• **EXERCISE PASSAGE**:
=== Begin Enclosure ===

How about answering a few of my questions?


What do you think the Islamic terrorist want from us?If screening for Islamic terrorist is "only common sense". How do you propose to accomplish this task since your previous post state that you are opposed to pre-emptive strikes and effective screening? Explain your specific tactics using stealth and guile in defeating terrorism - your -------better way of protecting America. Calling those who differ with your political position; lunatics, deeply disturbed, warped and twisted, borderline skinheads, extremist and my personal favorite Nazi-like, suggest that *you*, not I, are angry and frustrated and I will add emotional to boot.



Rep

----------


## rsandr

> that 9/11 changed American foreign policy forever.
> 
> I personally am leaning towards the Isralli methods of retalliation.
> 
> Send bombers against our people - we flatten your house like a pancake.
> 
> Up close and personal.
> 
> 
> Rep


Why do you not want to be better than the bombers Rep?
Iraq is hardly more peaceful since we flattened their house like a pancake is it?

Rick

----------


## chip anderson

Shouldn't someone remind the terrorists and (appearentlly the Chinese after yesterday) that *no one builds a better bomb* than the United States?

----------


## rsandr

> Shouldn't someone remind the terrorists and (appearentlly the Chinese after yesterday) that *no one builds a better bomb* than the United States?


Must make you proud to be American.

Rick

----------


## spartus

> Must make you proud to be American.
> 
> Rick


We also make a pretty mean cheeseburger. I think I'm slightly prouder of that right now.

Then again, I skipped lunch.

----------


## rep

> Why do you not want to be better than the bombers Rep?
> Iraq is hardly more peaceful since we flattened their house like a pancake is it?
> 
> Rick


Blair said, 


_"If it is the plight of the Palestinians that drives them, why, every time it looks as if Israel and Palestine are making progress, does the same ideology perpetrate an outrage that turns hope back into despair?_ 

_"If it is Afghanistan that motivates them, why blow up innocent Afghans on their way to their first-ever election?_ 
__ 
_"If it is Iraq that motivates them, why is the same ideology killing Iraqis by terror in defiance of an elected Iraqi government?_ 

_"What was 11 September 2001 the reprisal for?"_ 

I would add Spain to that list. They found more bombs planted AFTER Spain withdrew from Iraq. So withdrawal did them little good with the terrorist.

=== End Enclosure ===

• **EXERCISES**:
**A)** Answer these questions about the forum thread above:
(i) Whom does rep quote asking what 11 September 2001 was the reprisal for?
(ii) What does spartus say he skipped?
(iii) According to rep, what was found in Spain after it withdrew from Iraq?
**B)** In the listing, update the lines from the one containing "ФОЛКСВАГЕН ЗАСНЕ РЕКЛАМЕН КЛИП В" through the end of the listing by replacing "Black" with "Dark". Give only those lines, and leave the pictures out.

• **SOURCE MATERIAL**:
=== Begin Enclosure ===

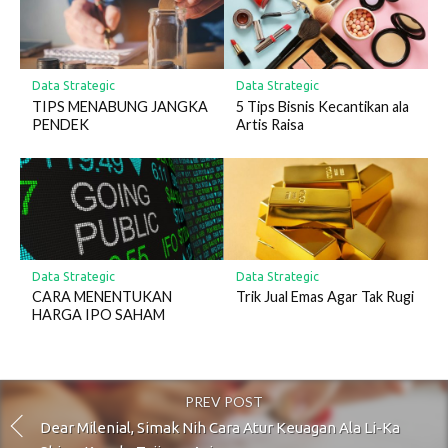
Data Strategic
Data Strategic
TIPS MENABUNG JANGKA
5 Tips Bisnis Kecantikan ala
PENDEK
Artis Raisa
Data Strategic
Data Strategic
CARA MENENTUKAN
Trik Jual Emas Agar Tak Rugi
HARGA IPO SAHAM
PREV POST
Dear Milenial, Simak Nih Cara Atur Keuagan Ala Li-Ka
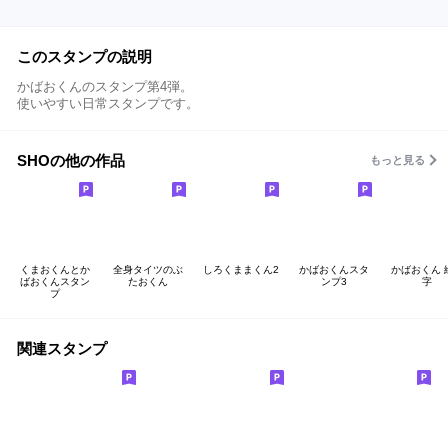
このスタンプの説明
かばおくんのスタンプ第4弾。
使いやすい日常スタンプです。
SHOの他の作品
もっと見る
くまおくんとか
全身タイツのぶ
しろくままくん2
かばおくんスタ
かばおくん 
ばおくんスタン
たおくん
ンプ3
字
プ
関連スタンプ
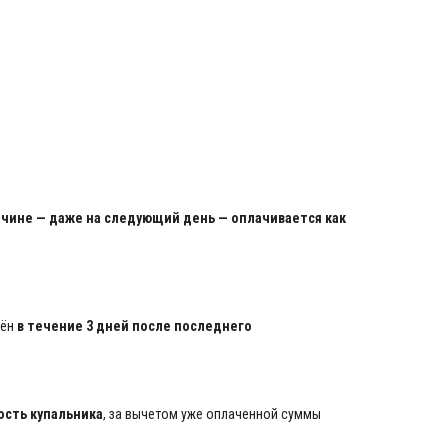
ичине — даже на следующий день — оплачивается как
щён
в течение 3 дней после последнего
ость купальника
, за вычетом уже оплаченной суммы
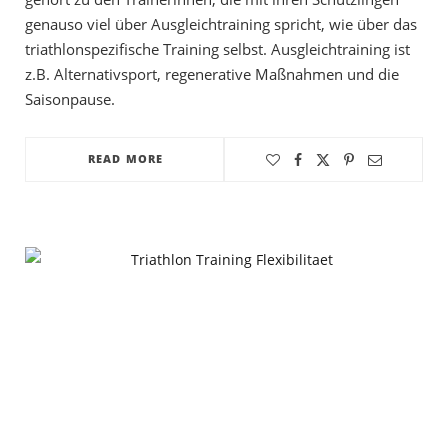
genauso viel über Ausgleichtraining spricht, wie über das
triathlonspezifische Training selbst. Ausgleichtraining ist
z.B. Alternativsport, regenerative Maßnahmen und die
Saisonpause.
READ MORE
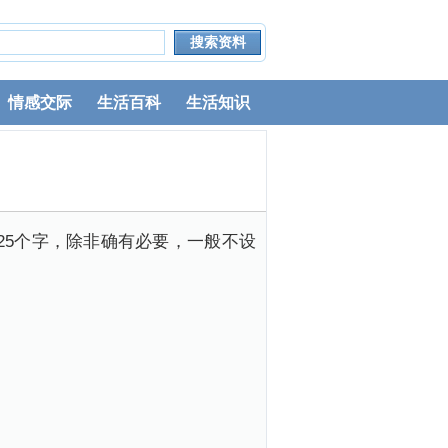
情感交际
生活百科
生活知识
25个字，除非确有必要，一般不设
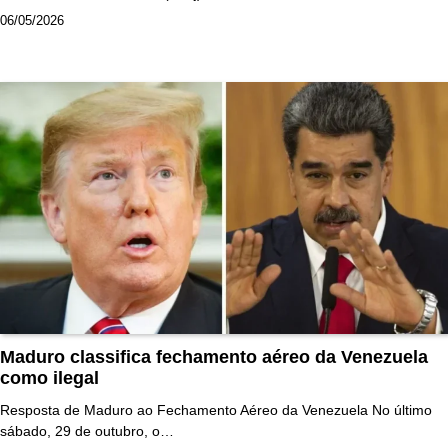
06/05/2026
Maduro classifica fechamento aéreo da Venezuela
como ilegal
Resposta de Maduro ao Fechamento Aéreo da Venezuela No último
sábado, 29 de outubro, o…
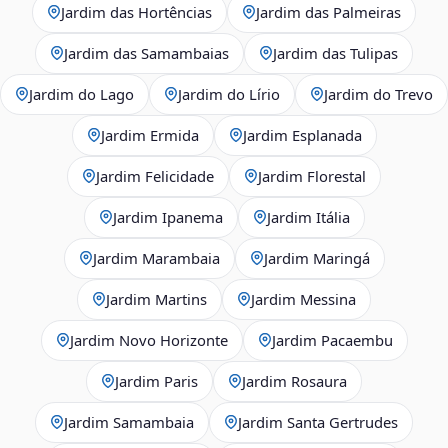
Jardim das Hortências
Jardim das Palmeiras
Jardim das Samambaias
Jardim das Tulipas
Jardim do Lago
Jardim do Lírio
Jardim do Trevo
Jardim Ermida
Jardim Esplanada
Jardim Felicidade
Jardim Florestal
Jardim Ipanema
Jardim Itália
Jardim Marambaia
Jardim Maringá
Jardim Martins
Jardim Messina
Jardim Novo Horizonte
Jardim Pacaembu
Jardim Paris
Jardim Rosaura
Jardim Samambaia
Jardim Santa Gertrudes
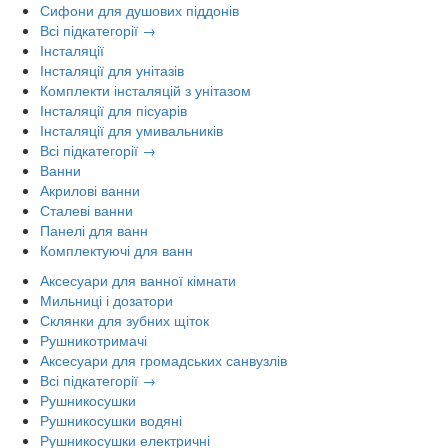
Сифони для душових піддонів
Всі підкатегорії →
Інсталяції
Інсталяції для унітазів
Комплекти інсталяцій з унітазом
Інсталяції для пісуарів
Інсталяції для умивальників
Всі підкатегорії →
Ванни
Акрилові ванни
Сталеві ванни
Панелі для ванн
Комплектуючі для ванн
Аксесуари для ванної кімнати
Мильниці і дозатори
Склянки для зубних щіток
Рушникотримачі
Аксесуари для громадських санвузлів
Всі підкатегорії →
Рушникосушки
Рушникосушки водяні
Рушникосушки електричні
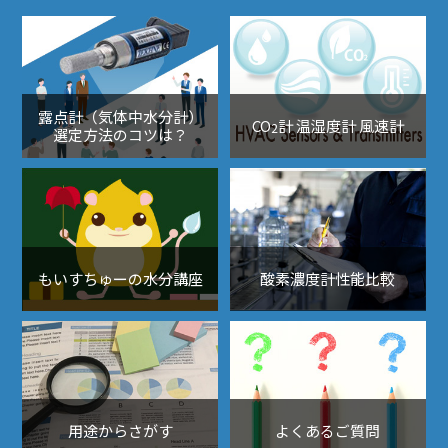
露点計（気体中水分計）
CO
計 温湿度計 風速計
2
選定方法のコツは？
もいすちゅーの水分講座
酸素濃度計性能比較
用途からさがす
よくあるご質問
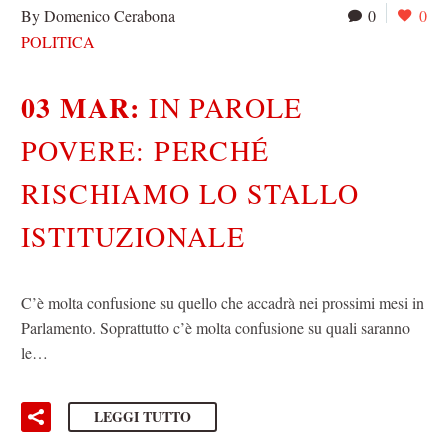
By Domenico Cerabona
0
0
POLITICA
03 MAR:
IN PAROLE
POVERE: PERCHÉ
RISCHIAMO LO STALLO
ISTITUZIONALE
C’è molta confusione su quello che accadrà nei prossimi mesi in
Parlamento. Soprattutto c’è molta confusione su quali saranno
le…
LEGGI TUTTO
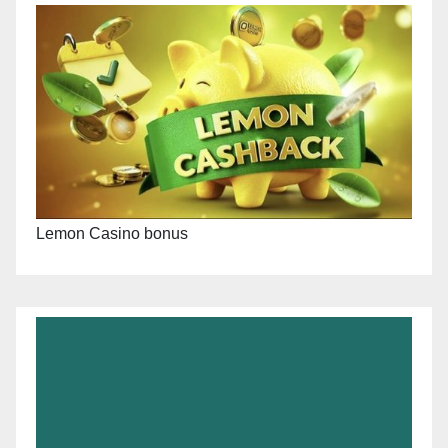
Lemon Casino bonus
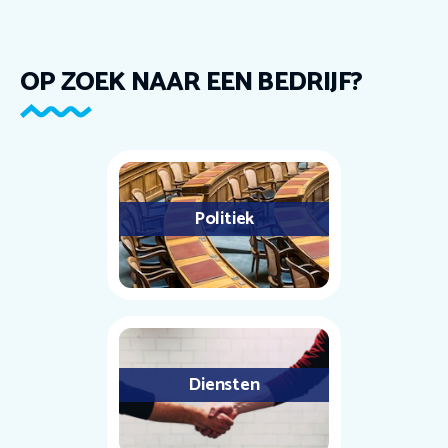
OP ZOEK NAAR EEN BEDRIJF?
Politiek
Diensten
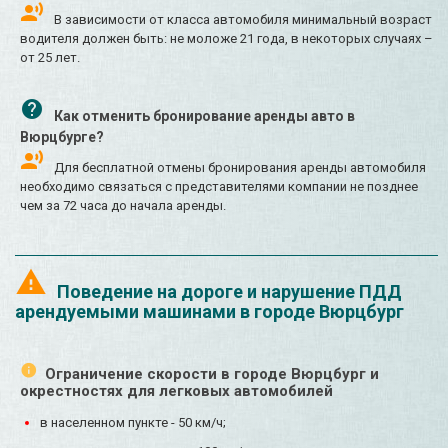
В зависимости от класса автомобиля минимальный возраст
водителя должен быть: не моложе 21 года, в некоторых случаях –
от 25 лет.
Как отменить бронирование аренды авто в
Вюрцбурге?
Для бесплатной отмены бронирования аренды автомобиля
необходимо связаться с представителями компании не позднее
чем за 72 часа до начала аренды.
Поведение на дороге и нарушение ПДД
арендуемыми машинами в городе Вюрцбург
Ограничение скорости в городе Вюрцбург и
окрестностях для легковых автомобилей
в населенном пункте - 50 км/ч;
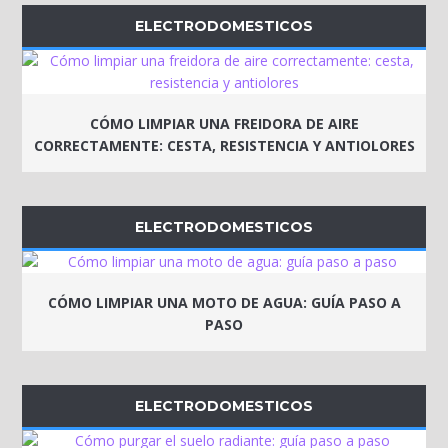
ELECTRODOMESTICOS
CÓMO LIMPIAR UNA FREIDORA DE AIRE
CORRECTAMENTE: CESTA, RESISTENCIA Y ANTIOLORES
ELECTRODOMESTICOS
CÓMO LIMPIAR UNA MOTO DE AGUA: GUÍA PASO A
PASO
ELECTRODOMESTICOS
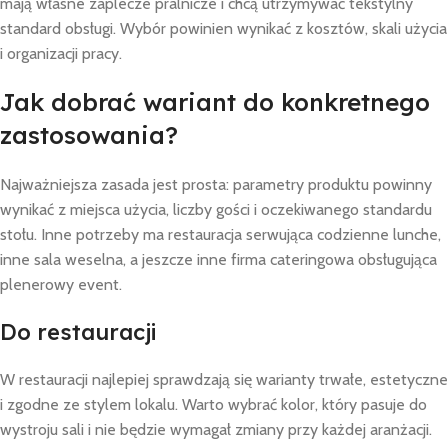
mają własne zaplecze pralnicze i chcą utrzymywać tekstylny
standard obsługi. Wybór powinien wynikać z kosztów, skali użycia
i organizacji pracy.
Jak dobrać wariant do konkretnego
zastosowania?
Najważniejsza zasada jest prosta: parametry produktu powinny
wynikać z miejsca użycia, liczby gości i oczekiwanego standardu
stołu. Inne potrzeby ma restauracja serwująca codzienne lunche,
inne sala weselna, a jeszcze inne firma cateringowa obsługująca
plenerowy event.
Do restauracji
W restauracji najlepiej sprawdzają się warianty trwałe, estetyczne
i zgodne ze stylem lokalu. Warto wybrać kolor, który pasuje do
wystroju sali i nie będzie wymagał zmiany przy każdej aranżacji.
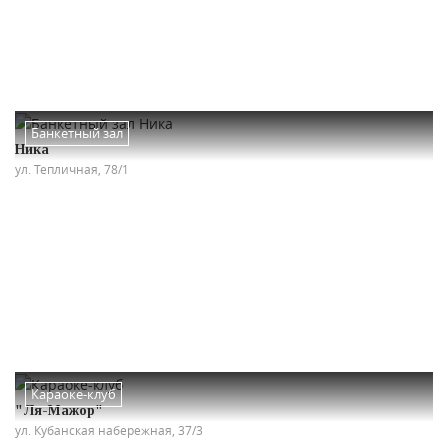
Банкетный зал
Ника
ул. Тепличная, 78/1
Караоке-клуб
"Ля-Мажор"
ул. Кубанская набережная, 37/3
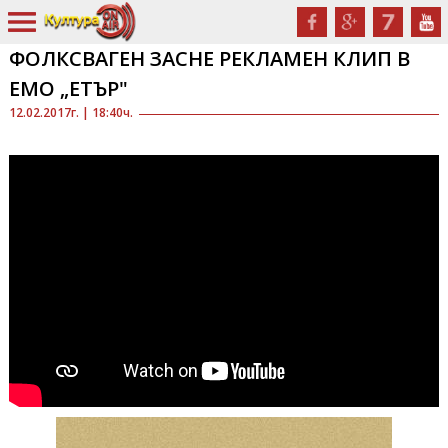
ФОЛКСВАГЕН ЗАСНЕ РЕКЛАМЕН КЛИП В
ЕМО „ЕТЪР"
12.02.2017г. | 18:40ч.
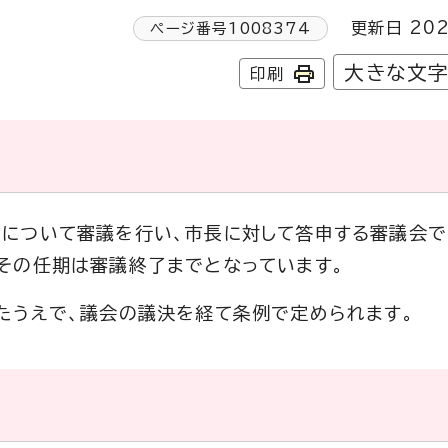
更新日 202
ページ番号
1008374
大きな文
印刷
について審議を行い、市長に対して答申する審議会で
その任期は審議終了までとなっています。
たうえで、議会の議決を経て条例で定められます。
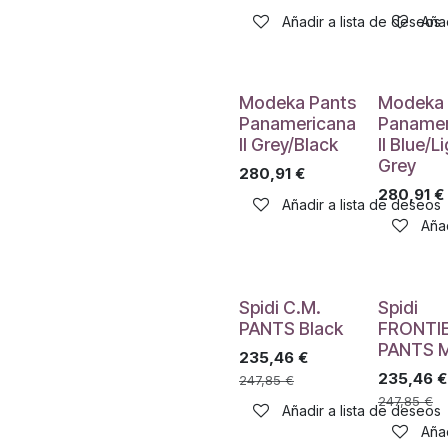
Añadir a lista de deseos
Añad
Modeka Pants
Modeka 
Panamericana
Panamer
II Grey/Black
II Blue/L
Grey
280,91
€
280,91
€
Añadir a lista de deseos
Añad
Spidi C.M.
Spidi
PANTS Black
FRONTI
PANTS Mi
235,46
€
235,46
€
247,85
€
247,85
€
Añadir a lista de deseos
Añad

=== End Enclosure ===

• **RESULTS IN ORDER**:
**A)**
(i) Blair.
(ii) Lunch.
(iii) More planted bombs.

**B)**
ФОЛКСВАГЕН ЗАСНЕ РЕКЛАМЕН КЛИП В
ЕМО „ЕТЪР"
12.02.2017г. | 18:40ч.
更新日 202
ページ番号
1008374
大きな文
印刷
について審議を行い、市長に対して答申する審議会で
その任期は審議終了までとなっています。
たうえで、議会の議決を経て条例で定められます。
Añadir a lista de deseos
Añad
Modeka Pants
Modeka 
Panamericana
Panamer
II Grey/Dark
II Blue/L
Grey
280,91
€
280,91
€
Añadir a lista de deseos
Añad
Spidi C.M.
Spidi
PANTS Dark
FRONTI
PANTS Mi
235,46
€
235,46
€
247,85
€
247,85
€
Añadir a lista de deseos
Añad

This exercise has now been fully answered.